Detection of the ASPSCR1–TFE3 gene fusion in paraffin-embedded alveolar soft part sarcomas
Version of Record online: 31 MAY 2007
Volume 50, Issue 7, pages 881–886, June 2007
How to Cite
Aulmann, S., Longerich, T., Schirmacher, P., Mechtersheimer, G. and Penzel, R. (2007), Detection of the ASPSCR1–TFE3 gene fusion in paraffin-embedded alveolar soft part sarcomas. Histopathology, 50: 881–886. doi: 10.1111/j.1365-2559.2007.02693.x
- Issue online: 31 MAY 2007
- Version of Record online: 31 MAY 2007
- Date of submission 16 October 2006 Accepted for publication 22 October 2006
- alveolar soft part sarcoma;
- fluorescence in situ hybridization;
Aims: Alveolar soft part sarcoma (ASPS) is a rare soft tissue tumour with unique morphology and a recurrent, non-reciprocal translocation der(17)t(X;17)(p11.2;q25) leading to the fusion of ASPSCR1 (also known as ASPL) to the transcription factor TFE3. Although diagnosis is straightforward in classical cases, tumours with atypical morphological features may be difficult to classify solely on the basis of conventional histopathology. The aim of this study was to analyse the chromosomal breakpoints in paraffin-embedded tissue.
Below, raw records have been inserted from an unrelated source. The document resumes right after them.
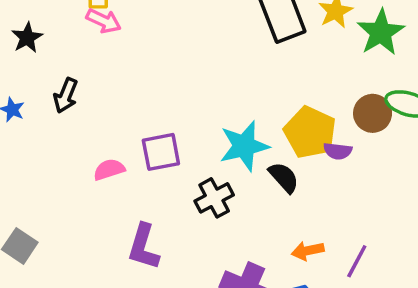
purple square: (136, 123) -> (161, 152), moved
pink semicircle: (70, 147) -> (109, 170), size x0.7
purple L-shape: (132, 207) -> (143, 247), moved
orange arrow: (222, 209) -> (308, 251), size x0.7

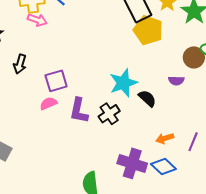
yellow pentagon: (310, 132) -> (148, 30), moved
purple square: (161, 152) -> (56, 81), moved
purple L-shape: (143, 247) -> (79, 111), moved

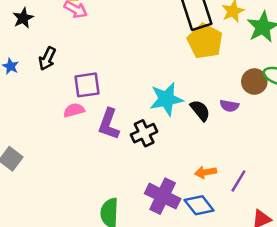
black semicircle: (147, 98) -> (200, 110), moved

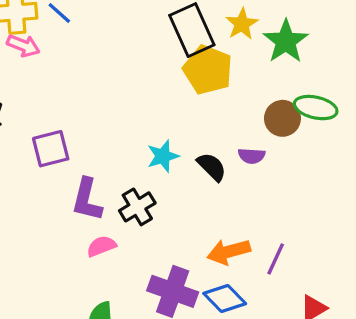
cyan star: (166, 99) -> (163, 156), size x0.7
pink semicircle: (74, 110) -> (101, 246), moved
orange arrow: (206, 172) -> (229, 252), size x1.4

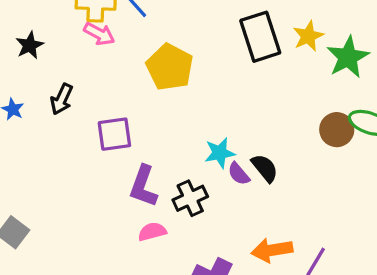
yellow pentagon: (208, 70) -> (170, 67), moved
purple semicircle: (252, 156) -> (239, 174), moved, turned 40

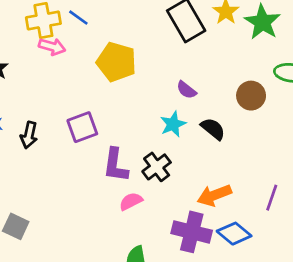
black arrow: (62, 99) -> (29, 135), moved
brown circle: (337, 130) -> (251, 96), moved
purple semicircle: (239, 174) -> (186, 90), moved
orange arrow: (272, 250) -> (214, 195), moved

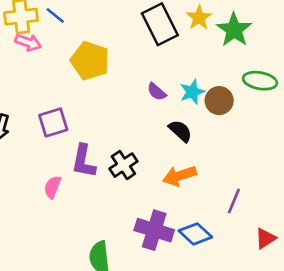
cyan star: (173, 124) -> (192, 92), moved
orange arrow: (214, 195) -> (179, 176), moved
pink semicircle: (131, 201) -> (52, 187), moved, turned -45

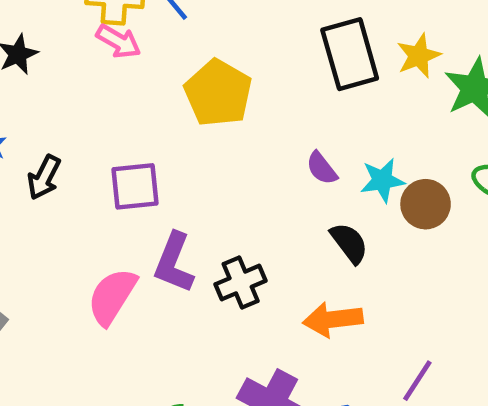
pink semicircle: (52, 187) -> (112, 296), size x1.5

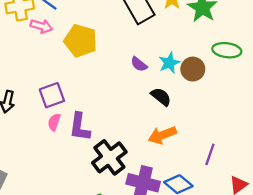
pink arrow: (119, 41) -> (41, 26), moved
black cross: (241, 283) -> (109, 157), moved, size x1.4
pink semicircle: (112, 296) -> (54, 122), moved, size x0.6

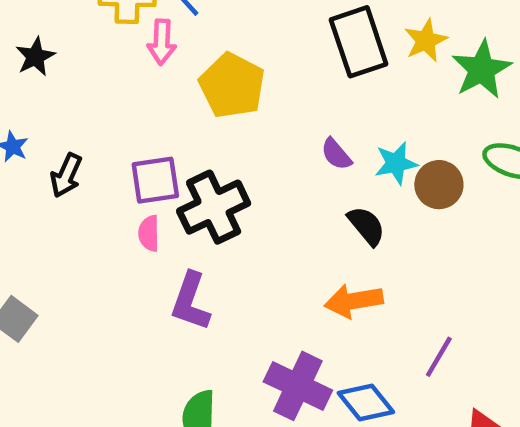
pink arrow: (41, 26) -> (162, 42), turned 65
pink semicircle: (54, 122) -> (149, 233), turned -30
purple L-shape: (80, 127) -> (190, 301), moved
black cross: (109, 157) -> (214, 207), moved

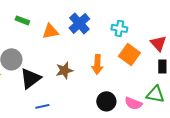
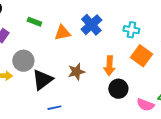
black circle: (106, 101) -> (118, 89), moved

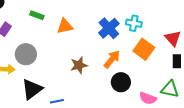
blue cross: (91, 25) -> (109, 28), moved
orange arrow: (109, 66) -> (112, 59), turned -144
black triangle: (42, 80) -> (32, 89), moved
Methods and results: Three male and two female ASPS patients including one case with uncommon histology were investigated by fluorescence in situ hybridization with split- and fusion-probes. The presence of the resulting ASPSCR1–TFE3 fusion transcripts was assessed by reverse transcriptase-polymerase chain reaction. Hybridization results showed a t(X;17)(p11.2;q25) in all tumours with a duplication of the telomeric part of chromosome Xp. In addition to wild-type TFE3, ASPSCR1–TFE3 fusion transcripts (three type 1 and two type 2 transcripts) were detected in all cases.
Conclusions: Molecular confirmation of ASPSCR1–TFE3 gene fusion is applicable to routinely processed archival and diagnostic tumour samples and aids in the differential diagnosis of ASPS.